Emiten Kripto Jeblok, Investor Ritel Rugi Rp281,46 Triliun
Jakarta, CNBC Indonesia - Investor ritel saham-saham emiten pemilik Bitcoin dilaporkan telah kehilangan sekitar US$17 miliar atau sekitar Rp281,46 triliun. Perusahaan publik yang dimaksud diantaranya perusahaan investasi asal Jepang Metaplanet hingga perusahaan teknologi asal Amerika Serikat Michael Saylor's Strategy.
Menurut laporan terbaru 10x Research, kerugian tersebut terjadi akibat imbal hasil saham yang sebelumnya membuat valuasi perusahaan jauh di atas nilai kepemilikan Bitcoin mereka, namun kini telah menguap.
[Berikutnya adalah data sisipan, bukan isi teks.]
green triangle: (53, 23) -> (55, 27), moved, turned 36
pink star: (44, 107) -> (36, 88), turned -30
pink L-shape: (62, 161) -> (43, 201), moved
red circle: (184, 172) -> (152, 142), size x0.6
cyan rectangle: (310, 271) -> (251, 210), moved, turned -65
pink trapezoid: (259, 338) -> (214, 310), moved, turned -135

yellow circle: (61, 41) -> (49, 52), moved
Dalam laporan bertajuk "After the Magic: How Bitcoin Treasury Firms Must Evolve Beyond NAV Illusions," 10x Research menyebut era "keajaiban finansial" bagi perusahaan penyimpan Bitcoin mulai berakhir.
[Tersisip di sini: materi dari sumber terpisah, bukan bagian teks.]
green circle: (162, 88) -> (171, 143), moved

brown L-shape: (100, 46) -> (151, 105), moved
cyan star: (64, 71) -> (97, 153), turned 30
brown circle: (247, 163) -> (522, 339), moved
Dikutip dari Crypto News, menurut analis, investor ritel "membayar berlebih sekitar US$20 miliar untuk eksposur Bitcoin," sementara perusahaan secara diam-diam mengubah harga saham yang menggelembung menjadi Bitcoin nyata di neraca mereka.
Riset tersebut membandingkan strategi perusahaan aset digital atau Digital Asset Treasury (DAT) dengan "alkimia finansial," di mana penjualan saham pada valuasi tinggi berulang kali digunakan untuk membeli lebih banyak Bitcoin. Dari basis kepemilikan senilai US$1 miliar, kapitalisasi pasar Metaplanet sempat melonjak ke US$8 miliar sebelum jatuh ke US$3,1 miliar, meskipun perusahaan masih memegang Bitcoin senilai US$3,3 miliar.
"Dalam proses itu, para pemegang saham kehilangan nilai sebesar US$4,9 miliar, sementara perusahaan berhasil mengakumulasi Bitcoin senilai US$2,3 miliar," tulis laporan tersebut. Pola serupa juga terjadi pada Michael Saylor's Strategy (MSTR), yang sahamnya pernah diperdagangkan tiga hingga tujuh kali lipat di atas nilai kepemilikan Bitcoinnya, namun kini hanya sekitar 1,4 kali nilai aset bersih (NAV).
Menurut 10x Research, normalisasi NAV ini dapat menjadi titik balik bagi sektor tersebut. Perusahaan yang kini diperdagangkan mendekati atau bahkan di bawah nilai Bitcoin yang mereka pegang bisa menjadi bentuk "eksposur murni terhadap Bitcoin dengan potensi keuntungan dari aktivitas perdagangan."
Analis menilai bahwa perusahaan yang mampu beradaptasi dengan beralih dari strategi berbasis hype menjadi pengelolaan aset bergaya arbitrase masih berpeluang mencetak imbal hasil tahunan 15-20%. Laporan itu menyimpulkan bahwa "keajaiban" mungkin telah berakhir, namun perubahan ini akan melahirkan generasi baru manajer aset Bitcoin yang lebih disiplin.
Seiring pasar yang semakin matang, hanya perusahaan dengan modal kuat dan tim perdagangan berpengalaman yang akan mendefinisikan siklus bull market berikutnya. 10x Research menekankan bahwa transisi ini akan memisahkan pemain spekulatif dari pengelola aset yang berorientasi pada kinerja jangka panjang.
Sementara itu, CEO Galaxy Digital Michael Novogratz menilai bahwa lonjakan perusahaan crypto treasury telah mencapai puncaknya, dan fokus kini bergeser ke perusahaan yang mampu bertahan dan tumbuh. Dalam panggilan pendapatan kuartal II Galaxy, ia mengatakan, "Kita mungkin telah melewati masa puncak penerbitan perusahaan treasury," menandakan fase kompetisi yang lebih ketat di depan.
Ledakan perusahaan treasury berbasis kripto sebelumnya didorong oleh regulasi yang mendukung di Amerika Serikat. Sejumlah perusahaan seperti Strategy, GameStop, Trump Media, dan SharpLink bahkan mengalokasikan cadangan dana mereka ke Bitcoin, Ethereum, dan aset digital lainnya.
Namun, Novogratz memperingatkan bahwa kondisi pasar yang jenuh bisa membuat pemain baru sulit berkembang. Terlebih, perusahaan dengan fokus pada Ethereum seperti BitMine dan SharpLink terus memperluas eksposur mereka, memperketat ruang bagi pendatang baru di sektor ini.